Ck. Mood Naruto semakin buruk saja.
Ia harus keluar dari rumah ayah dan ibunya secepat mungkin. Untung saja peristiwa ini sudah bisa ia tebak. Jadi, ia sudah menyiapkan satu unit apartemen apabila terjadi apa-apa.
.
.
.
Jam masih menunjukkan pukul 4 sore. Memang masih terlalu cepat untuk pulang. Tapi, energinya benar-benar sudah habis. Sepanjang hari ia habiskan dengan marah-marah.
Membelah jalan dengan mobil sport, tentu saja tujuan utamanya adalah apartemen. Sebelum itu, ia sudah meminta Lucas, sang tangan kanan, untuk pergi ke Jepang dan menyiapkan hunian untuknya tinggal.
Setelah sampai di basement, ia segera memarkirkan mobil dan masuk ke dalam gedung. Jujur saja, pengamanan apartemen ini sangat tinggi. Bahkan melebihi apartemen yang ia tinggali di Paris yang sudah masuk ke dalam jajaran apartemen mewah.
Ia dimintai kartu identitas dan bukti kepemilikan atas unit apartemen. Lalu, menandatangani beberapa berkas mengenai perlindungan privasi.
"Baiklah, tuan. Terima kasih atas kerjasamanya."
"Apa semua apartemen di Jepang juga seperti ini?"
Sang resepsionis pun menaikkan sebelah alisnya. Berdasarkan dari namanya, Naruto itu merupakan orang Jepang. Tapi, kenapa pria itu seakan-akan tidak mengerti?
"Ah.. aku baru tinggal kembali di Jepang setelah menghabiskan waktu bertahun-tahun di negara lain."
"Oh.. begitu," ucap sang resepsionis mengangguk-angguk. "Tidak semua apartemen memiliki pengamanan seperti ini. Apartemen kami dijuluki sebagai apartemen paling aman di Jepang dalam hal menjaga privasi. Kebanyakan penghuni adalah selebriti dan pebisnis yang tidak ingin diganggu."

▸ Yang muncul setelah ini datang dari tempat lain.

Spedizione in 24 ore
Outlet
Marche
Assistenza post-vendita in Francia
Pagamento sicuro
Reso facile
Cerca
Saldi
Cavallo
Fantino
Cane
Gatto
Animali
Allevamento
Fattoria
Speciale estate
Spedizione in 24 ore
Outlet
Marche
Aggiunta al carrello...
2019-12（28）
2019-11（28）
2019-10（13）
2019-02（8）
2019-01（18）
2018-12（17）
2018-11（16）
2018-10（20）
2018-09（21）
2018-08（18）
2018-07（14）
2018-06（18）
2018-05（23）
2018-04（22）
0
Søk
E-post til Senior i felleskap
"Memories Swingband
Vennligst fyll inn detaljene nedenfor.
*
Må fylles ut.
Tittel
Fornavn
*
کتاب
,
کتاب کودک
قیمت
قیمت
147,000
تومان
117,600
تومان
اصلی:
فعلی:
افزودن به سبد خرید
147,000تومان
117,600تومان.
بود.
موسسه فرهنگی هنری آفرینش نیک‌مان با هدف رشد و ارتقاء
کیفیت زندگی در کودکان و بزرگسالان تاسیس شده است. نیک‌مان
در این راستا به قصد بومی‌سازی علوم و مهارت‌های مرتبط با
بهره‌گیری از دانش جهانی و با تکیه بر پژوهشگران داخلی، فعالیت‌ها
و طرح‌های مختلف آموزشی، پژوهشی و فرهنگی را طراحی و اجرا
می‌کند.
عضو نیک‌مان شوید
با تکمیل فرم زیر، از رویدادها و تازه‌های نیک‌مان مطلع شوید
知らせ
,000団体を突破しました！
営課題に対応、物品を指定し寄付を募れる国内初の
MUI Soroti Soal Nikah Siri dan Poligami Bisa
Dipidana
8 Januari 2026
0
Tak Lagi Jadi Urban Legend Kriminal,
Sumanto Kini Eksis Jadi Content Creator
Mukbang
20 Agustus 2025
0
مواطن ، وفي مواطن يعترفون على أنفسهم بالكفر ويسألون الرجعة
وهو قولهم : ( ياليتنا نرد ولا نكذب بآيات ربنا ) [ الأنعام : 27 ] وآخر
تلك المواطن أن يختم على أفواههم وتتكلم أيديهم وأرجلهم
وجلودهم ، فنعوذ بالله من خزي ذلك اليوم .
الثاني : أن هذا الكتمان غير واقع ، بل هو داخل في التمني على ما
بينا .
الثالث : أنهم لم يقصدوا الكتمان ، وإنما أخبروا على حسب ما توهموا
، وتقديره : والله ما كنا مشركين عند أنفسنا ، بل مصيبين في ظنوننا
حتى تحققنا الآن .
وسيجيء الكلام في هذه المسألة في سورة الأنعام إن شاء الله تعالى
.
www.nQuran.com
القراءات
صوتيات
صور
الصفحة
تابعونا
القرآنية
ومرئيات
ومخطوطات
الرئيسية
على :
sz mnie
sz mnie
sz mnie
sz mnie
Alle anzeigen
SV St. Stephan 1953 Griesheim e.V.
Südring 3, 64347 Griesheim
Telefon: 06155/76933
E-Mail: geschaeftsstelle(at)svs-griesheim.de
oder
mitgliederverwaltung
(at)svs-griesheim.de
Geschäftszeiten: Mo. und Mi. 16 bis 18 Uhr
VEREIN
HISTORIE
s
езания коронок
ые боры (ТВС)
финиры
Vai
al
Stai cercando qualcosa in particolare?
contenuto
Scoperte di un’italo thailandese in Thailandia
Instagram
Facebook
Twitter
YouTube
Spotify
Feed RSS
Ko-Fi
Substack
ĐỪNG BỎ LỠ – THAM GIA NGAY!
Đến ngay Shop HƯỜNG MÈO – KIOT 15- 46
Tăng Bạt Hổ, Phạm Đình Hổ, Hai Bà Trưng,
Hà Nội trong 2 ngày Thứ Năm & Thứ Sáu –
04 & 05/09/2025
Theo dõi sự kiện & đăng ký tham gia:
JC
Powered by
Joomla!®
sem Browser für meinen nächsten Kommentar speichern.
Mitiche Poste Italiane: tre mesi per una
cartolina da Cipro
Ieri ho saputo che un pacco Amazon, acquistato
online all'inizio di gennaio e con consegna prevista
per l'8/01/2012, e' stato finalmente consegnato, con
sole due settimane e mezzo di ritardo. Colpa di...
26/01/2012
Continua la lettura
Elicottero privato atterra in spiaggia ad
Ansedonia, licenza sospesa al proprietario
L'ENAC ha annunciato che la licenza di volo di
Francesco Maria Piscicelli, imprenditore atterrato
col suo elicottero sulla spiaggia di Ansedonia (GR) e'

Baiklah. Tidak heran jika harga satu buah unit saja mahal.
"Jika tuan membutuhkan sesuatu, anda bisa langsung menelpon kami. Selamat beristirahat."
Naruto pun segera melangkah pergi. Ia memencet tombol lift yang bergambarkan panah ke atas.
Drrt.. Drrt..
Getaran ponsel mengambil alih atensinya. Tertulis sang penelpon yang diberi nama 'ibu'. Tapi, apa ia akan menjawabnya?
Tentu saja tidak. Ia ingin beristirahat.
Ting!
Pintu lift terbuka. Wajahnya mendongak dan tak lama kemudian, alisnya mengernyit melihat pemandangan di dalam.
Seorang wanita berpakaian tertutup dengan kacamata hitam yang bertengger di hidungnya, menunduk dengan tubuh yang disandarkan ke dalam lift.
Ck, mabuk di sore hari.
Tanpa memperdulikan hal tersebut, ia segera masuk ke dalam dan sedikit kaget karena ternyata orang itu memiliki tujuan yang sama dengannya, yaitu lantai 11.
"Ke-kenapa kau tidak memencet tombol lift?" Ucap sang wanita dengan suara yang sedikit bergetar.
"Lantai 11. Kau sudah memencetnya."
"Bohong!"
Suara gertakan itu tidak menakutkan Naruto sedikitpun. Ia hanya berdecak dan tak mengacuhkan orang di sampingnya.
Deruan nafas berat terdengar dengan jelas. Tapi, hal tersebut bukanlah berasal dari si pria. Wanita indigo dengan bibir kemerahan lah yang menghasilkannya.
Naruto pun melirikkan matanya diam-diam. Ia bisa melihat tubuh perempuan itu bergetar dengan tangan yang dikepalkan erat.
Ia tidaklah bodoh. Ia sudah hidup di Paris yang dinobatkan sebagai salah satu kota teromantis di dunia. Ia mengerti apa yang terjadi.
Ya, ini adalah efek dari obat perangsang.